- ACTIVITY: Reproduce every entry exactly as written.

[Saved data entries]
────────

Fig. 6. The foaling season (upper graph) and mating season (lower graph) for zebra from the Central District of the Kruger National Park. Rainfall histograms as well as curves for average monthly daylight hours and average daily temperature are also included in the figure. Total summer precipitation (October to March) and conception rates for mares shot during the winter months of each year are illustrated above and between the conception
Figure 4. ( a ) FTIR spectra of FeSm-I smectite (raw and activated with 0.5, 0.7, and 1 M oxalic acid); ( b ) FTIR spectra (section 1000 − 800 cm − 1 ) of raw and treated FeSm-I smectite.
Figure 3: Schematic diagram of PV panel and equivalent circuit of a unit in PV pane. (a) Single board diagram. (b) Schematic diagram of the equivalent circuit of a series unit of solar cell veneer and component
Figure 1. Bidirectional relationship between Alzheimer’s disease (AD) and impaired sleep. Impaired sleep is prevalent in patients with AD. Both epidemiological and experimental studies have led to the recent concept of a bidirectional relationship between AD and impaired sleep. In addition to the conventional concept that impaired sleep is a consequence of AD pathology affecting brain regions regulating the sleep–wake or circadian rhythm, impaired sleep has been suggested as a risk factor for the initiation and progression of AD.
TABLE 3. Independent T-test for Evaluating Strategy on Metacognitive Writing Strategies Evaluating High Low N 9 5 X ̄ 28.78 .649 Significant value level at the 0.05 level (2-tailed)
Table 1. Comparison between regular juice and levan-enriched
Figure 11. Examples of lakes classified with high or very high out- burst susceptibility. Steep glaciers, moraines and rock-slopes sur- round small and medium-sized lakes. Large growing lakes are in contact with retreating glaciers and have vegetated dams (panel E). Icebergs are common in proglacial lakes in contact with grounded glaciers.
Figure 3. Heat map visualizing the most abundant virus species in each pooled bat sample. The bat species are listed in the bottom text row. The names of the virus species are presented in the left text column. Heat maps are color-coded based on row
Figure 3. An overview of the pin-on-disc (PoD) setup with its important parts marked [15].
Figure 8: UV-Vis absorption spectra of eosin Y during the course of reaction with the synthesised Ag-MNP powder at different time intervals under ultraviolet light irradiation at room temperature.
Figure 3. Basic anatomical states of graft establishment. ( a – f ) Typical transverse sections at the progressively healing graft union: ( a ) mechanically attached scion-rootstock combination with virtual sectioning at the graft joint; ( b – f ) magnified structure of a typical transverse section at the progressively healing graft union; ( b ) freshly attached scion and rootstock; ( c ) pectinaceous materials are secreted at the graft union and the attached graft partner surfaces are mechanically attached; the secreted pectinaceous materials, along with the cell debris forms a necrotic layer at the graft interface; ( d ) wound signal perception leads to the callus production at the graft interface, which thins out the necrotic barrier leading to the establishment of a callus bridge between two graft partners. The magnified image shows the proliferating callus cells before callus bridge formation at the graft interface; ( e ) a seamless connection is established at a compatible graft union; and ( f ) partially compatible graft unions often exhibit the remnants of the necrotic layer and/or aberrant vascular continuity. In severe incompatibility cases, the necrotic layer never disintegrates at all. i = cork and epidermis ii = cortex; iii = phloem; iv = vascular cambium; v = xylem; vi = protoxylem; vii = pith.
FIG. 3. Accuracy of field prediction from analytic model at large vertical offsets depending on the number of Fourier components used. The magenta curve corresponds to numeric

────────

- SOLVED PROBLEM:
Fig. 6. The foaling season (upper graph) and mating season (lower graph) for zebra from the Central District of the Kruger National Park. Rainfall histograms as well as curves for average monthly daylight hours and average daily temperature are also included in the figure. Total summer precipitation (October to March) and conception rates for mares shot during the winter months of each year are illustrated above and between the conception
Figure 4. ( a ) FTIR spectra of FeSm-I smectite (raw and activated with 0.5, 0.7, and 1 M oxalic acid); ( b ) FTIR spectra (section 1000 − 800 cm − 1 ) of raw and treated FeSm-I smectite.
Figure 3: Schematic diagram of PV panel and equivalent circuit of a unit in PV pane. (a) Single board diagram. (b) Schematic diagram of the equivalent circuit of a series unit of solar cell veneer and component
Figure 1. Bidirectional relationship between Alzheimer’s disease (AD) and impaired sleep. Impaired sleep is prevalent in patients with AD. Both epidemiological and experimental studies have led to the recent concept of a bidirectional relationship between AD and impaired sleep. In addition to the conventional concept that impaired sleep is a consequence of AD pathology affecting brain regions regulating the sleep–wake or circadian rhythm, impaired sleep has been suggested as a risk factor for the initiation and progression of AD.
TABLE 3. Independent T-test for Evaluating Strategy on Metacognitive Writing Strategies Evaluating High Low N 9 5 X ̄ 28.78 .649 Significant value level at the 0.05 level (2-tailed)
Table 1. Comparison between regular juice and levan-enriched
Figure 11. Examples of lakes classified with high or very high out- burst susceptibility. Steep glaciers, moraines and rock-slopes sur- round small and medium-sized lakes. Large growing lakes are in contact with retreating glaciers and have vegetated dams (panel E). Icebergs are common in proglacial lakes in contact with grounded glaciers.
Figure 3. Heat map visualizing the most abundant virus species in each pooled bat sample. The bat species are listed in the bottom text row. The names of the virus species are presented in the left text column. Heat maps are color-coded based on row
Figure 3. An overview of the pin-on-disc (PoD) setup with its important parts marked [15].
Figure 8: UV-Vis absorption spectra of eosin Y during the course of reaction with the synthesised Ag-MNP powder at different time intervals under ultraviolet light irradiation at room temperature.
Figure 3. Basic anatomical states of graft establishment. ( a – f ) Typical transverse sections at the progressively healing graft union: ( a ) mechanically attached scion-rootstock combination with virtual sectioning at the graft joint; ( b – f ) magnified structure of a typical transverse section at the progressively healing graft union; ( b ) freshly attached scion and rootstock; ( c ) pectinaceous materials are secreted at the graft union and the attached graft partner surfaces are mechanically attached; the secreted pectinaceous materials, along with the cell debris forms a necrotic layer at the graft interface; ( d ) wound signal perception leads to the callus production at the graft interface, which thins out the necrotic barrier leading to the establishment of a callus bridge between two graft partners. The magnified image shows the proliferating callus cells before callus bridge formation at the graft interface; ( e ) a seamless connection is established at a compatible graft union; and ( f ) partially compatible graft unions often exhibit the remnants of the necrotic layer and/or aberrant vascular continuity. In severe incompatibility cases, the necrotic layer never disintegrates at all. i = cork and epidermis ii = cortex; iii = phloem; iv = vascular cambium; v = xylem; vi = protoxylem; vii = pith.
FIG. 3. Accuracy of field prediction from analytic model at large vertical offsets depending on the number of Fourier components used. The magenta curve corresponds to numeric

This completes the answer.